Никогда не говорил ей отец ничего подобного, но возражать ему и спорить с ним было все равно что подливать масло в огонь. Полинька эта знала и молча ждала, чтобы прошла буря. Однако, когда он договорился до таких обидных выражений, как «всяк сверчок знай свой шесток, залетела ворона в высокие хоромы», она не вытерпела и, вспыхнув до ушей, напомнила ему, что она — тоже дворянка и служить посмешищем воротынцевской челяди не желает.

— Я лучше совсем у них не стану бывать, напишу Марфе Александровне, что, как я ее ни люблю…

— Ты-то ее любишь, а она-то могла бы и поласковее с тобою обходиться, — проворчал Ожогин себе под нос.

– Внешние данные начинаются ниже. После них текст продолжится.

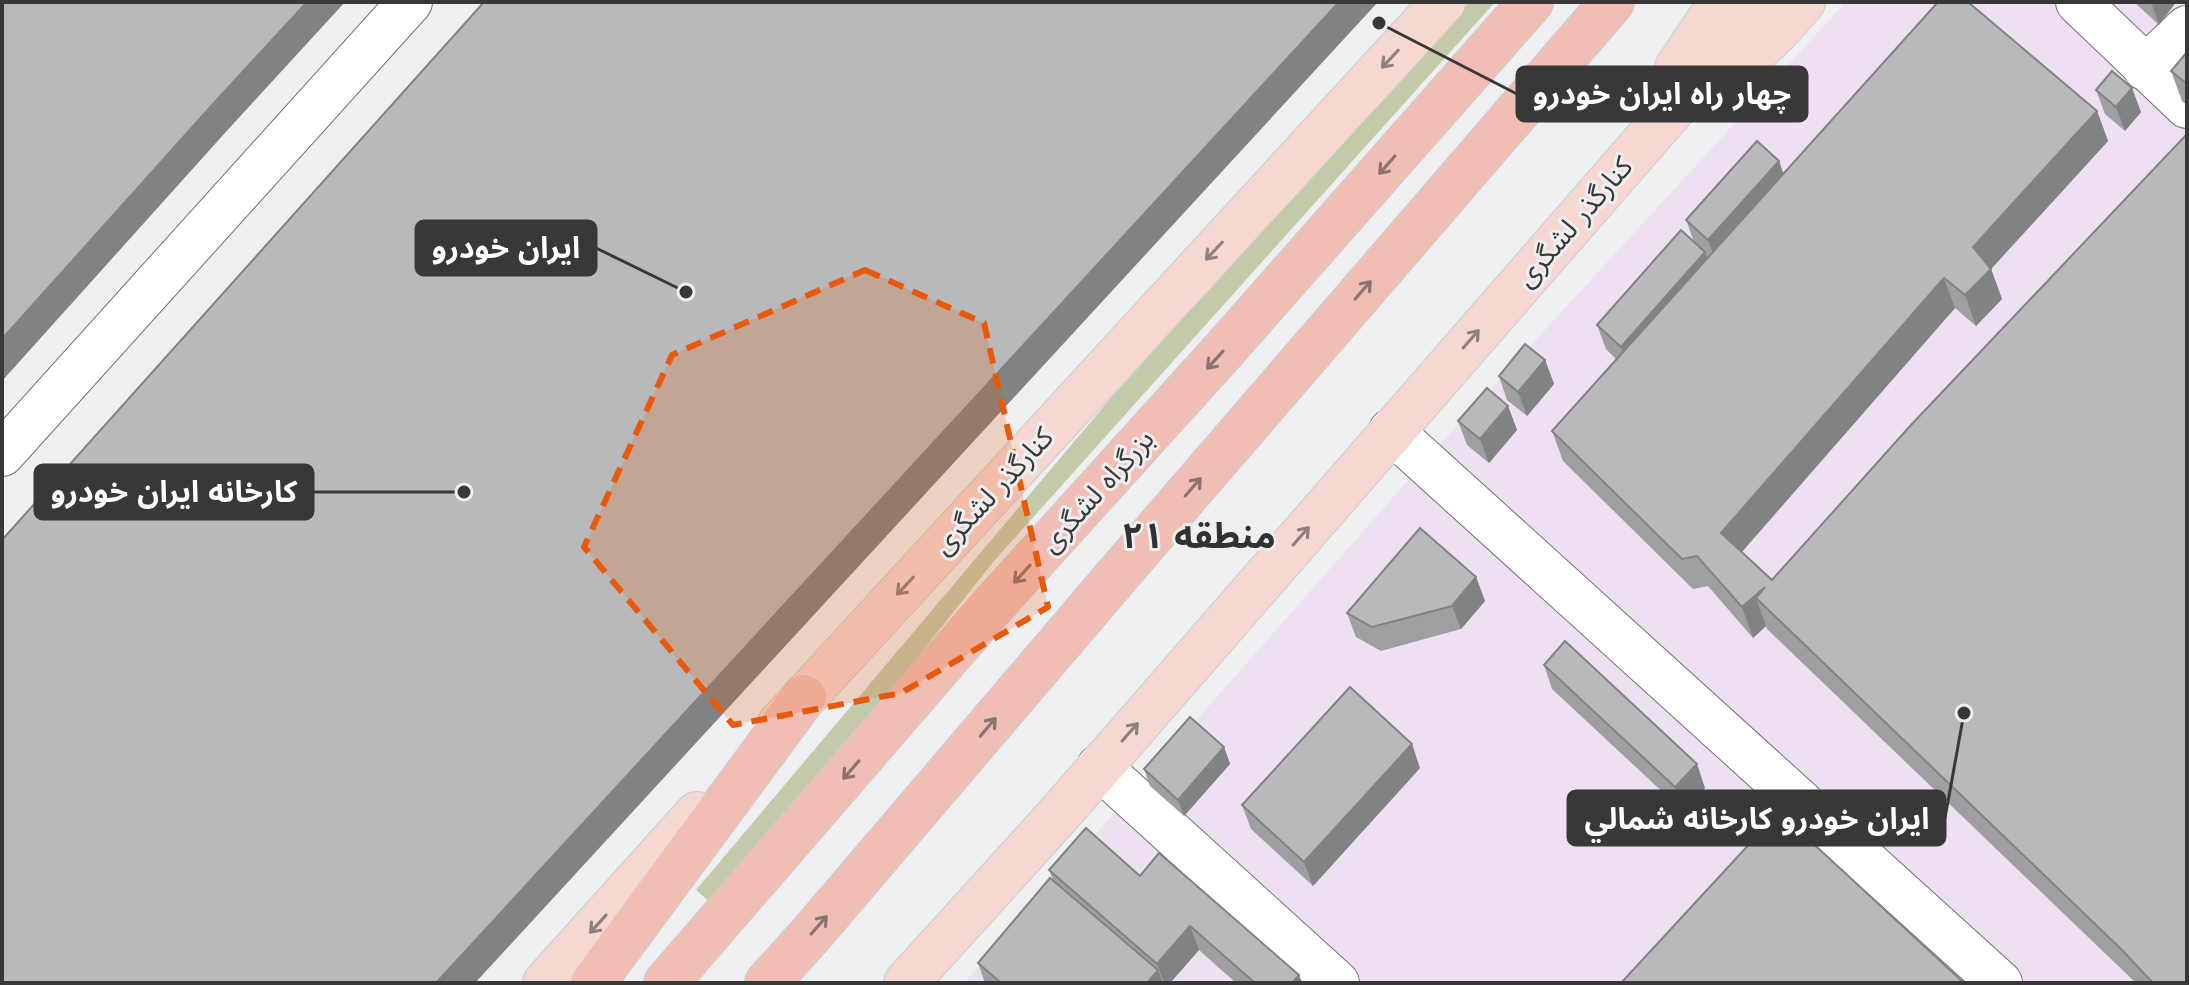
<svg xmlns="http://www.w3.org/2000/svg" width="2189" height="985" font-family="Jost,'Noto Sans Arabic',sans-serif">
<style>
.industrial{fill:#eedff2}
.green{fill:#c2caaa}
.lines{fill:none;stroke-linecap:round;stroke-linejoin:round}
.minor-casing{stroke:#717172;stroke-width:46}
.major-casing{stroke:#cbcbcc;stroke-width:46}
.highway-casing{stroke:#cbcbcc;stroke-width:46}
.minor{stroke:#fff;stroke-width:44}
.major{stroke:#f6d8d2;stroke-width:44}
.highway{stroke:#f0beb4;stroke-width:44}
.wall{fill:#9e9fa0}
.shaded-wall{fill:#818282}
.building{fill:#b8b9ba;stroke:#818282;stroke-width:2}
.oneway{stroke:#8e807e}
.oneway2{stroke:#8b7470}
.marked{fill:#e8590c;fill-opacity:0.2;stroke:#e8590c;stroke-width:6;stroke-dasharray:16 10;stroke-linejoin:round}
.labels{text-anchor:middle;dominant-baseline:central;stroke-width:6;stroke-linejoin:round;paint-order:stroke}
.street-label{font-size:28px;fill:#383839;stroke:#eeeff0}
.district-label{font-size:36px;font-weight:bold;fill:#313132;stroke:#eeeff0}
.leader{fill:none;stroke:#383839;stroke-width:3}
.callout-dot{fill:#383839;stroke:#eeeff0;stroke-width:3}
.callout{fill:#383839;stroke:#383839;stroke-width:3}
.callout-label{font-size:30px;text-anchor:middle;font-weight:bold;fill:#fff}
</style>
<rect width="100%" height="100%" fill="#eeeff0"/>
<path class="industrial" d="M1846,2H2187V983H964L1442,442Z"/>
<path class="green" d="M1469,2H1495L994,561L718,909L696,890L1111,398Z"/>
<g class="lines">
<defs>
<g id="minor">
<path d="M2078,2L2187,106"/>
<path d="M2145,68L2187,28"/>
<path d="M1391,431L2000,983"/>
<path d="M2,454L410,2"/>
<path d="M1099,767L1337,983"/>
</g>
<g id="major">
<path d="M1753,54L1778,30L1803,2"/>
<path d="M1677,68L1721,2"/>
<path d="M779,725L1443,2"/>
<path d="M545,983L697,814"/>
<path d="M906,983L1061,812L1766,2"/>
</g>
<g id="highway">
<path d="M593,983L804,697"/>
<path d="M666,983L986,613L1223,351L1531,2"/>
<path d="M767,983L813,932L1121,571L1612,2"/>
</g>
</defs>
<use href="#minor" class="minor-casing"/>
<use href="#major" class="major-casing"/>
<use href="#highway" class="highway-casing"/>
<use href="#minor" class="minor"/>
<use href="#major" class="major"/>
<use href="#highway" class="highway"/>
</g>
<g class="wall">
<path d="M2134,2H2176L2159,25Z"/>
<path d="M2187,52V105L2182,101L2171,71Z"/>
<path d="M2096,90L2141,112L2125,131L2105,114Z"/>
<path d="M2097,111L2108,141L1991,269L2002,299L1976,326L1955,308L1742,552L2187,983H2136L1767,629L1766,626L1753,638L1708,586L1693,589L1563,461L1552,431L1616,359L1606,349L1597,325L1694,242L1686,220L1779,161L1783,173Z"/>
<path d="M1545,360L1554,384L1527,416L1507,400L1499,376Z"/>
<path d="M1508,406L1517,430L1489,463L1467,445L1458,421Z"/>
<path d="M1476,577L1485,601L1461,629L1381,651L1356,637L1347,613Z"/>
<path d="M1544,665L1705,788L1683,811L1552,689Z"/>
<path d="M1224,747L1230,764L1184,816L1150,786L1144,769Z"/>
<path d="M1420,768L1313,886L1251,829L1242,805Z"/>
<path d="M1049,870L1140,876L1299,975L1302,983H1236L1199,950L1170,983H985L978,963L1053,880Z"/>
</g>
<g class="shaded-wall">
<path d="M307,2H345L224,134L2,381V339L213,104Z"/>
<path d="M1339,2H1378L475,983H436Z"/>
<path d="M2151,2H2176L2159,25Z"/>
<path d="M2132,88L2141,112L2125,131L2116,107Z"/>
<path d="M2097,111L2108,141L1991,269L2002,299L1976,326L1965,295L1973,247Z"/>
<path d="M1779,161L1787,185L1717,264L1708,240Z"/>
<path d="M1705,252L1714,276L1630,371L1621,347Z"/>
<path d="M1944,278L1955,308L1732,563L1721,533Z"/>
<path d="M1545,360L1554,384L1527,416L1518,392Z"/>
<path d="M1508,406L1517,430L1489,463L1480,439Z"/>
<path d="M1476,577L1485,601L1461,629L1452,606Z"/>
<path d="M1765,587L1756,598L1766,626L1753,638L1742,607Z"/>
<path d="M1412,744L1420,768L1313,886L1304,862Z"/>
<path d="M1224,747L1230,764L1184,816L1178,800Z"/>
<path d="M1697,764L1705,788L1683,811L1675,787Z"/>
<path d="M1190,926L1199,950L1170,983H1164L1157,964Z"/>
<path d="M1158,970L1163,983H1147Z"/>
<path d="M1299,975L1302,983H1292Z"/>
</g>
<g class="building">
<path d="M2,2H307L213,104L2,339Z"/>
<path d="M484,2H1339L436,983H2V540Z"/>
<path d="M1938,2H1968L2097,111L1973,247L1991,269L1965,295L1944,278L1721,533L1772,580L1911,425L2187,134V983H2153L2122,950L1756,598L1765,587L1742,607L1697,556L1682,559L1552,431Z"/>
<path d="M2187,52V84L2171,71Z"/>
<path d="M2112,71L2132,88L2116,107L2096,90Z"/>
<path d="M1757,141L1779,161L1708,240L1686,220Z"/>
<path d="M1681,230L1705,252L1621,347L1597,325Z"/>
<path d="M1525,344L1545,360L1518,392L1499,376Z"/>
<path d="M1487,388L1508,406L1480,439L1458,421Z"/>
<path d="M1420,528L1476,577L1452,606L1372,627L1347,613Z"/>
<path d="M1565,641L1697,764L1675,787L1544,665Z"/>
<path d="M1350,687L1412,744L1304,862L1242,805Z"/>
<path d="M1190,717L1224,747L1178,800L1144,769Z"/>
<path d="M1779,812L1964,983H1621Z"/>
<path d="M1086,828L1140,876L1159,853L1299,975L1292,983H1255L1190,926L1157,964L1049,870Z"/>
<path d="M1050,878L1158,970L1147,983H1001L978,963Z"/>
</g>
<defs><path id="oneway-shaft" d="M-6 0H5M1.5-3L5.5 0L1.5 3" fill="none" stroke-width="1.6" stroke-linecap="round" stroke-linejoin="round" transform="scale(2)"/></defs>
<g class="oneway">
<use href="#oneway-shaft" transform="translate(1390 59) rotate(133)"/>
<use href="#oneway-shaft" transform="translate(1214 251) rotate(133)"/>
<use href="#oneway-shaft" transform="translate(1471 339) rotate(-49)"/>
<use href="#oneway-shaft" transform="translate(1301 536) rotate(-49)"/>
<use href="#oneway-shaft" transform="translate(905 586) rotate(133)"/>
<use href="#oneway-shaft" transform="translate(1130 732) rotate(-49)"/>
<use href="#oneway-shaft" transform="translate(598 924) rotate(132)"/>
</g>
<g class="oneway2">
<use href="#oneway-shaft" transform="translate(1387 165) rotate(131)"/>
<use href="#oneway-shaft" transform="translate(1363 290) rotate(-49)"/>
<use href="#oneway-shaft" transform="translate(1215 360) rotate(132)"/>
<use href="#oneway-shaft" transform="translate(1193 487) rotate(-49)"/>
<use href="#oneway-shaft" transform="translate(1022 574) rotate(132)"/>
<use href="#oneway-shaft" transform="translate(988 727) rotate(-50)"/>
<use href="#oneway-shaft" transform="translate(851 770) rotate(131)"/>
<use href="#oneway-shaft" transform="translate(819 925) rotate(-49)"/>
</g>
<path class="marked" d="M865,270L984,323L1048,607L901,693L733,725L584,547L672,355Z"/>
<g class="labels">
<g class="street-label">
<text transform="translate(1574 222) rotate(-49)">کنارگذر لشگری</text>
<text transform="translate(993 491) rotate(-47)">کنارگذر لشگری</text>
<text transform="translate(1097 491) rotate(-48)">بزرگراه لشگری</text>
</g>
<g class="district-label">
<text x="1199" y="535">منطقه ۲۱</text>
</g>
</g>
<path class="leader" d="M1379 23L1517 94M686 292L596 248M464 492L313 492M1964 713L1945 818"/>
<g class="callout-dot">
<circle cx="1379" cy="23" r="8"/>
<circle cx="686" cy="292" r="8"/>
<circle cx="464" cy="492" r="8"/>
<circle cx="1964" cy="713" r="8"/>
</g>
<g class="callout">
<rect x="1517" y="67" width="290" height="54" rx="8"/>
<rect x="416" y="221" width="180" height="54" rx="8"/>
<rect x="35" y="465" width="278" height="54" rx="8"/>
<rect x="1568" y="791" width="377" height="54" rx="8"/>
</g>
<g class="callout-label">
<text x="1662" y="104">چهار راه ایران خودرو</text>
<text x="506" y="258">ایران خودرو</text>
<text x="174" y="502">کارخانه ایران خودرو</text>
<text x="1757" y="829">ايران خودرو كارخانه شمالي</text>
</g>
<rect width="2189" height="985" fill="none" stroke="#383839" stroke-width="8"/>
</svg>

— Она и так ко мне добра и будет еще добрее, если… если им не показывать, что мы в них нуждаемся, — прибавила Полинька, понижая голос. Затем, помолчав немного, она подняла на отца выразительный взгляд и проговорила: — Как это вы не понимаете, папенька, что, если я начну носить обноски Марфы Александровны, мне уж тогда из роли приживалки во всю жизнь не выйти.

— Сколько же тебе нужно?

— Мне нужны платье, салоп, башмаки…

— Те-те-те! — злобно захихикал капитан. — Может быть, кстати и бриллиантовый гребень, и колье жемчужное, я видел сегодня на Невском в магазине, очень хороши.

вернуться

18

Голубиной грудки.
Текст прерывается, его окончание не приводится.